Records for this exercise:

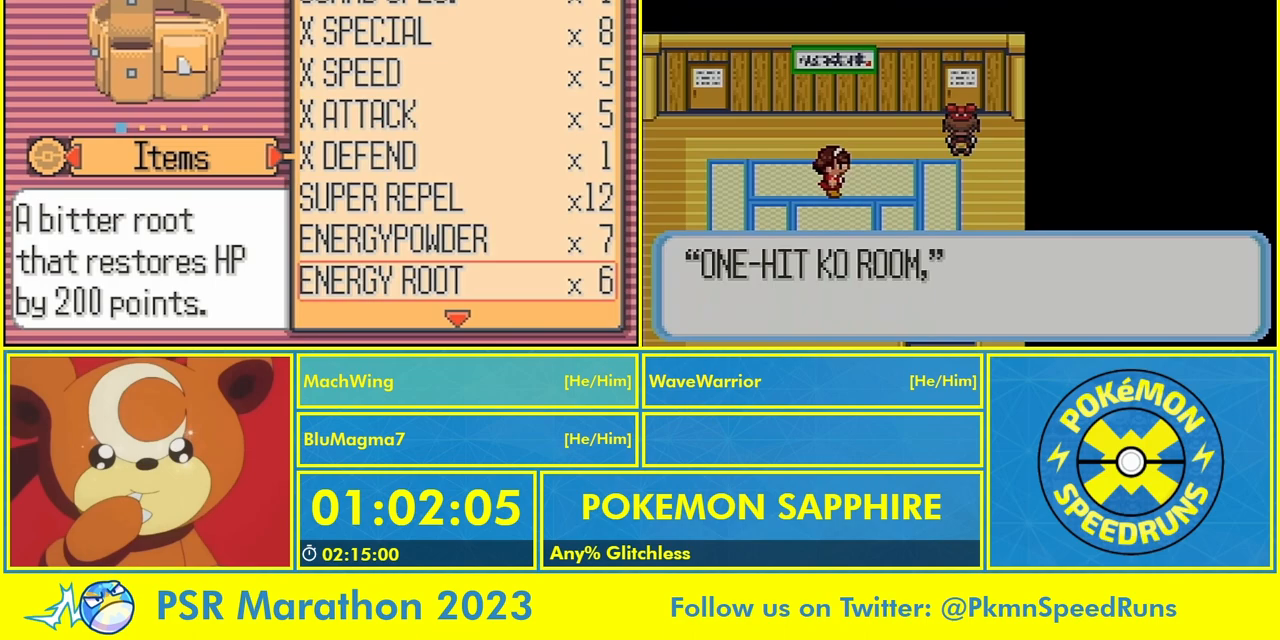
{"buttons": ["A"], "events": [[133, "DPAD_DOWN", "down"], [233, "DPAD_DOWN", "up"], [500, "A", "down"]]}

==

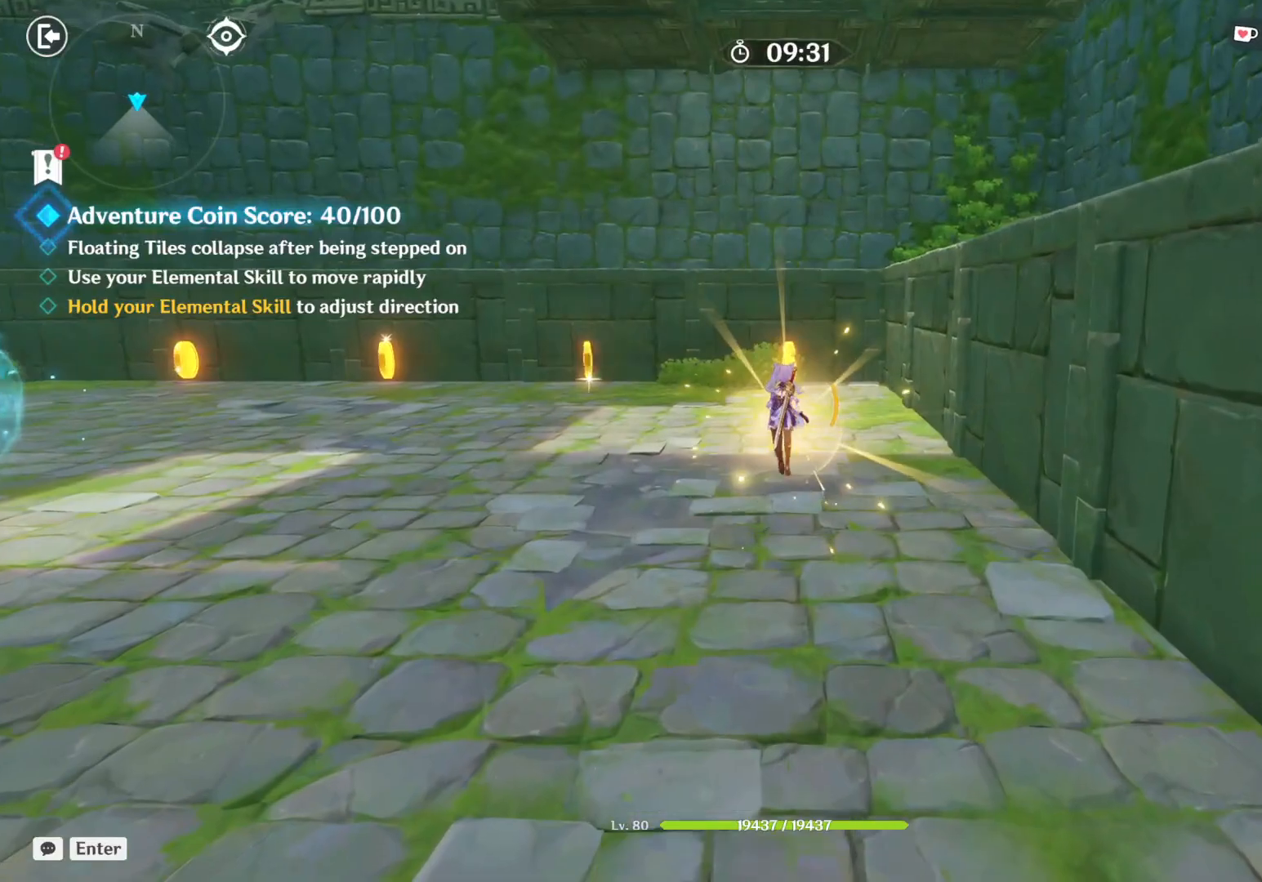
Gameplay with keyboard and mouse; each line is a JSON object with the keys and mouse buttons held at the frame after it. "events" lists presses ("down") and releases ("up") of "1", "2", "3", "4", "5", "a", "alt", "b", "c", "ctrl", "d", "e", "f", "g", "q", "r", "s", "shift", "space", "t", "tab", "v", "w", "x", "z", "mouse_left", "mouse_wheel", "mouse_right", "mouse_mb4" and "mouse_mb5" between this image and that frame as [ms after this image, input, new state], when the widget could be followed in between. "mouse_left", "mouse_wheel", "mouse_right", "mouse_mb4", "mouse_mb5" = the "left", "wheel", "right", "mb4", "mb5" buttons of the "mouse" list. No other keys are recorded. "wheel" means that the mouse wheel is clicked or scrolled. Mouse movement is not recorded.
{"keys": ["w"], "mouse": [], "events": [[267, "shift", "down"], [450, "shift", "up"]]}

...

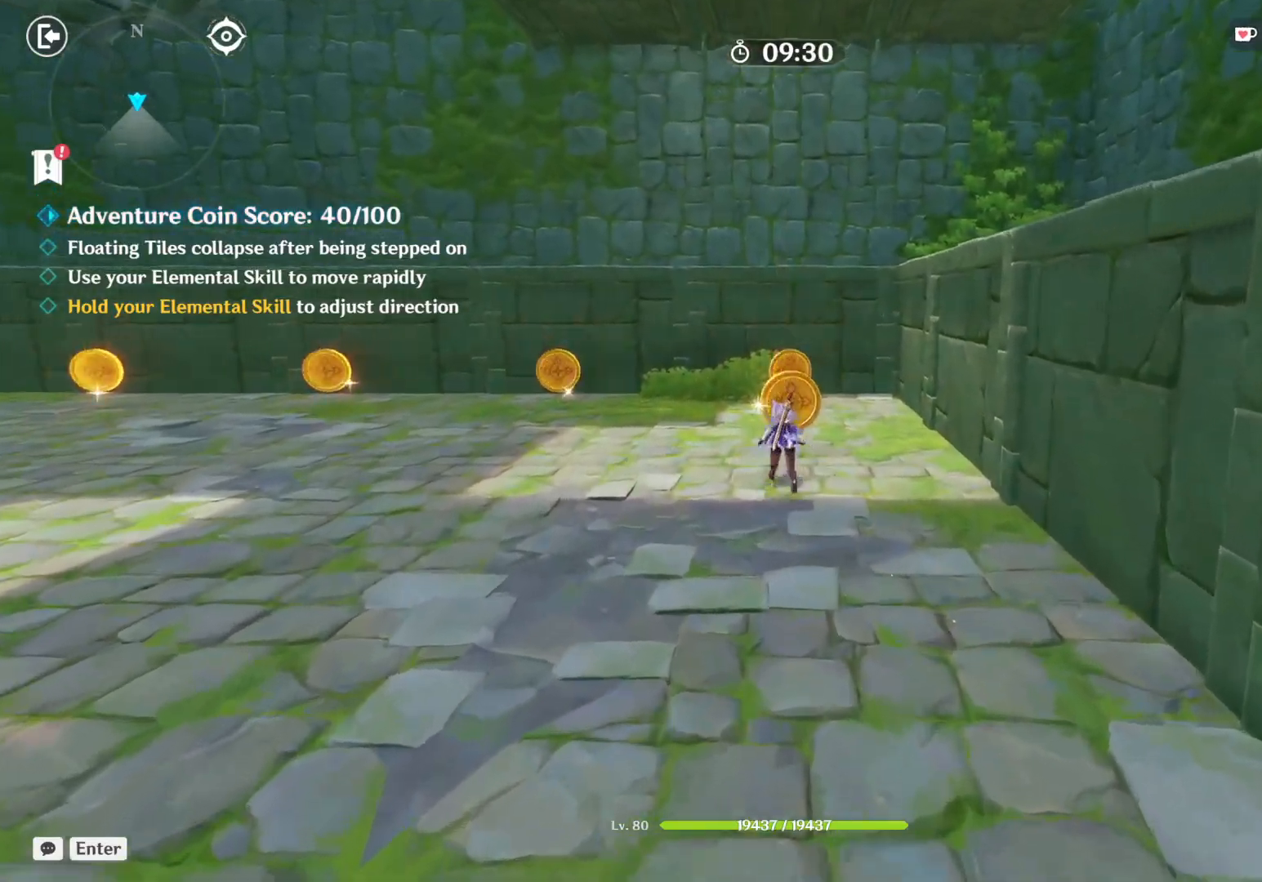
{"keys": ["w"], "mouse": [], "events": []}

What the task asks: From the entries above, collect every line with the string "down" in it.

Answer section:
{"buttons": ["A"], "events": [[133, "DPAD_DOWN", "down"], [233, "DPAD_DOWN", "up"], [500, "A", "down"]]}
Gameplay with keyboard and mouse; each line is a JSON object with the keys and mouse buttons held at the frame after it. "events" lists presses ("down") and releases ("up") of "1", "2", "3", "4", "5", "a", "alt", "b", "c", "ctrl", "d", "e", "f", "g", "q", "r", "s", "shift", "space", "t", "tab", "v", "w", "x", "z", "mouse_left", "mouse_wheel", "mouse_right", "mouse_mb4" and "mouse_mb5" between this image and that frame as [ms after this image, input, new state], when the widget could be followed in between. "mouse_left", "mouse_wheel", "mouse_right", "mouse_mb4", "mouse_mb5" = the "left", "wheel", "right", "mb4", "mb5" buttons of the "mouse" list. No other keys are recorded. "wheel" means that the mouse wheel is clicked or scrolled. Mouse movement is not recorded.
{"keys": ["w"], "mouse": [], "events": [[267, "shift", "down"], [450, "shift", "up"]]}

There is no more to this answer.